Iran eases process for foster, adoptive parenting
TEHRAN — The State Welfare Organization of Iran has facilitated the process for prospective foster or adoptive families, an official with the organization announced.
The adoption and foster laws which dated back to some 44 years ago were revised and modified in 2013 and are going to be implemented in the near future, Habibollah Masoudi-Farid said, Fars news agency reported on Wednesday.
Within the new law kids could be adopted up to the age of 16 while the former law states that kids aged 12 or less could be adopted, Masoudi-Farid noted.
The old law differs from the newly adopted law in that only families with no child could adopt a kid previously but now families with one kid and single women are able to apply for adoption, he added.
The official went on to explain that “the law formerly authorized adoption only for orphans while the new law permit adoption for children with dysfunctional families as well in case the judge concludes that the new family is suitable for adoption.”

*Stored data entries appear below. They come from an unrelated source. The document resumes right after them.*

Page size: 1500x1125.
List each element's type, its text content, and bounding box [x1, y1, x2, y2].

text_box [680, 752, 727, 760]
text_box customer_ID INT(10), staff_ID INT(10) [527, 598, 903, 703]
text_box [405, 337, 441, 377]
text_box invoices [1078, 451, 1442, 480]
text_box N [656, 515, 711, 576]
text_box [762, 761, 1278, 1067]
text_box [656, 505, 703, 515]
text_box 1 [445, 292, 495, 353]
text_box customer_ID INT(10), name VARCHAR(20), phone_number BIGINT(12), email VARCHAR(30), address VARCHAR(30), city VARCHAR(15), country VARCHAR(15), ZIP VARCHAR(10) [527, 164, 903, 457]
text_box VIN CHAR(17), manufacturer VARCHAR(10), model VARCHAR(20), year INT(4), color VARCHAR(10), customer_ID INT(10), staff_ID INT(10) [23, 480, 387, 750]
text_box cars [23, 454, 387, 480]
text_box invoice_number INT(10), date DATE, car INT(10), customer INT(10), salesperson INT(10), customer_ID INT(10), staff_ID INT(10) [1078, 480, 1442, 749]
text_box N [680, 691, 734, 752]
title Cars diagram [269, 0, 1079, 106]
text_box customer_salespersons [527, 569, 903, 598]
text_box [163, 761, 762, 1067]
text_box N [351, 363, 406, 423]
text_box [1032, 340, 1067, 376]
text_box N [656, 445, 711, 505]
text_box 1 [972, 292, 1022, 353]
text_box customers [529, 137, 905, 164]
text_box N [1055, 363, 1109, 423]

He further pointed that earlier the adoptive families were required to sign over one third of their property to their child to-be but some could not afford to do so and now the judge gets to decide how a family, depending on their financial status, should be treated.
Before the 1979 Islamic Revolution some 12,000 kids were being taken care of in the orphanages and other centers of the kind but now the number have diminished to 9,800 as the new laws have facilitated adoption and also allow foster care which was not practiced in Iran beforehand, he stated.
According to the law, Masoudi-Farid said, it takes two months for families who apply for adoption to get approved to adopt or foster.
It is interesting to know that a great deal of families ask for adopting a girl, he said.